THE RESOURCES OF FLY-FISHING.

BY

DR. JAMES A. HENSHALL.

THE charms of fly-fishing have been sung in song and story from time immemorial by the poetically gifted devotees of the gentle art, who have embalmed the memory of its æsthetic features in the living green of graceful ferns, in the sweet-scented flowers of dell and dingle, and in the liquid music of purling streams.

The fly-fisher is a lover of Nature, pure and simple, and has a true and just appreciation of her poetic side, though he may lack the artist's skill to limn her beauties, or the poet's genius to describe them.

"To him who in the love of Nature holds

Communion with her visible forms, she speaks

A various language."

And what delightful converse she holds with the flyfisher, as with rod and creel he follows the banks of the meandering stream, or wades its pellucid waters, casting, ever and anon, the gossamer leader and feathery lure into shadowy nooks, below sunny rapids, over foam-flecked eddies, and on silent pools. She speaks to him through the rustling leaves, murmurs to him from the flowing.

stream, and sighs to him in the summer breeze. She is vocal in a myriad of voices, and manifest in innumerable ways.

The still fisher, reclining on the mossy bank, is disposed to dreamy reveries, to pleasant fancies; but the fly-fisher, with quickened senses, has an ear for every sound, an eye for every object, and is alive to every motion. He hears the hum of the bee, the chirp of the cricket, the twitter of the sparrow, the dip of the swallow; he sees the gay butterfly in its uncertain flight, the shadow of the drifting cloud, the mossy rock, the modest violet, the open-eyed daisy; he is conscious of the passing breeze, of the mellow sunlight, of the odors of the flowers, of the fragrance of the fields. Nothing escapes his keen notice as he casts his flies, hither and yon, in the eager expectation of a rise.

# EXERCISE SET
A: In the essay on fly-fishing, what is the still fisher reclining on the mossy bank disposed to?
B: In the essay on fly-fishing, which sounds does the sentence beginning "He hears" say the fly-fisher hears?
The data placed after this point comes from a separate source.

# SUPPLIED DATA
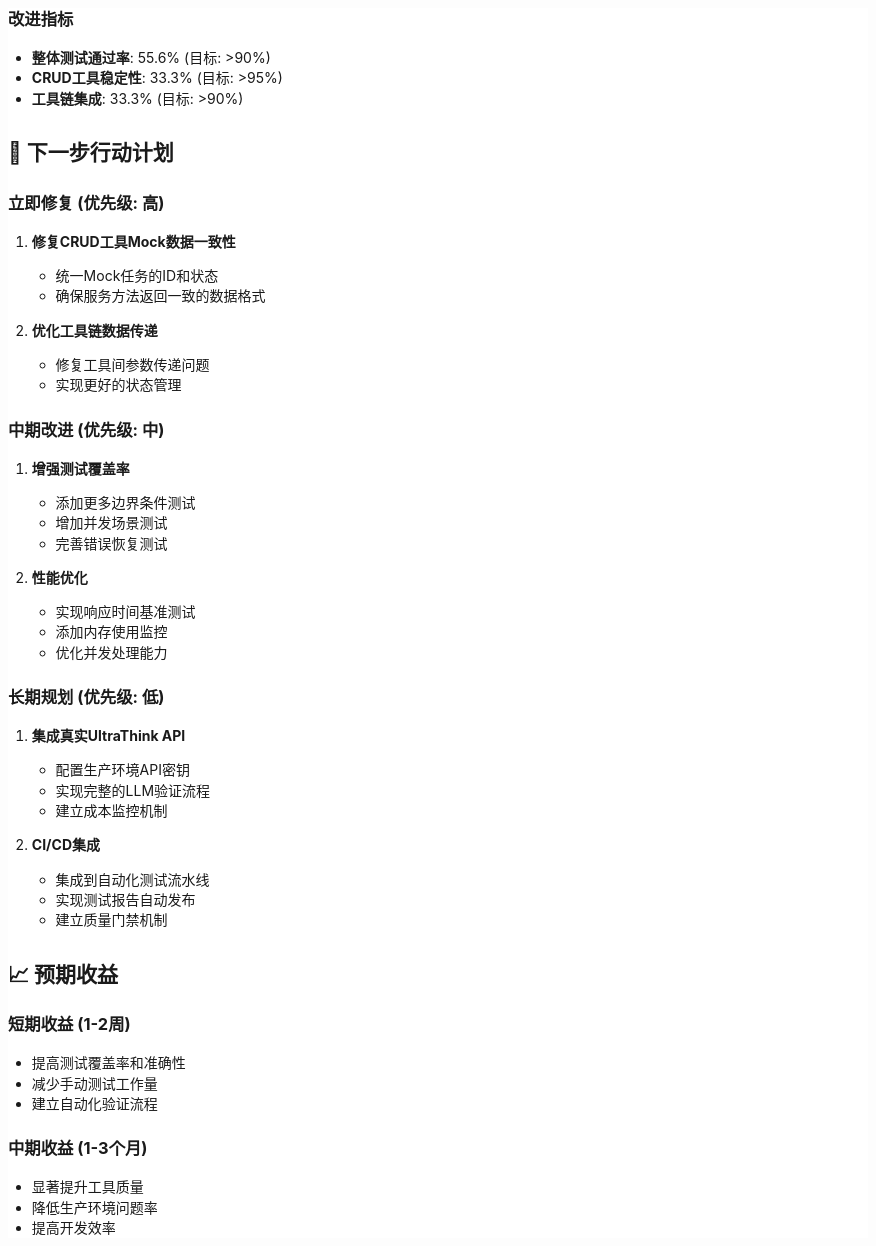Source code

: ### 改进指标
- **整体测试通过率**: 55.6% (目标: >90%)
- **CRUD工具稳定性**: 33.3% (目标: >95%)
- **工具链集成**: 33.3% (目标: >90%)

## 🚀 下一步行动计划

### 立即修复 (优先级: 高)
1. **修复CRUD工具Mock数据一致性**
   - 统一Mock任务的ID和状态
   - 确保服务方法返回一致的数据格式

2. **优化工具链数据传递**
   - 修复工具间参数传递问题
   - 实现更好的状态管理

### 中期改进 (优先级: 中)
1. **增强测试覆盖率**
   - 添加更多边界条件测试
   - 增加并发场景测试
   - 完善错误恢复测试

2. **性能优化**
   - 实现响应时间基准测试
   - 添加内存使用监控
   - 优化并发处理能力

### 长期规划 (优先级: 低)
1. **集成真实UltraThink API**
   - 配置生产环境API密钥
   - 实现完整的LLM验证流程
   - 建立成本监控机制

2. **CI/CD集成**
   - 集成到自动化测试流水线
   - 实现测试报告自动发布
   - 建立质量门禁机制

## 📈 预期收益

### 短期收益 (1-2周)
- 提高测试覆盖率和准确性
- 减少手动测试工作量
- 建立自动化验证流程

### 中期收益 (1-3个月)
- 显著提升工具质量
- 降低生产环境问题率
- 提高开发效率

# SOLUTIONS TO THE EXERCISE
A: Dreamy reveries and pleasant fancies.

B: The hum of the bee, the chirp of the cricket, the twitter of the sparrow, and the dip of the swallow.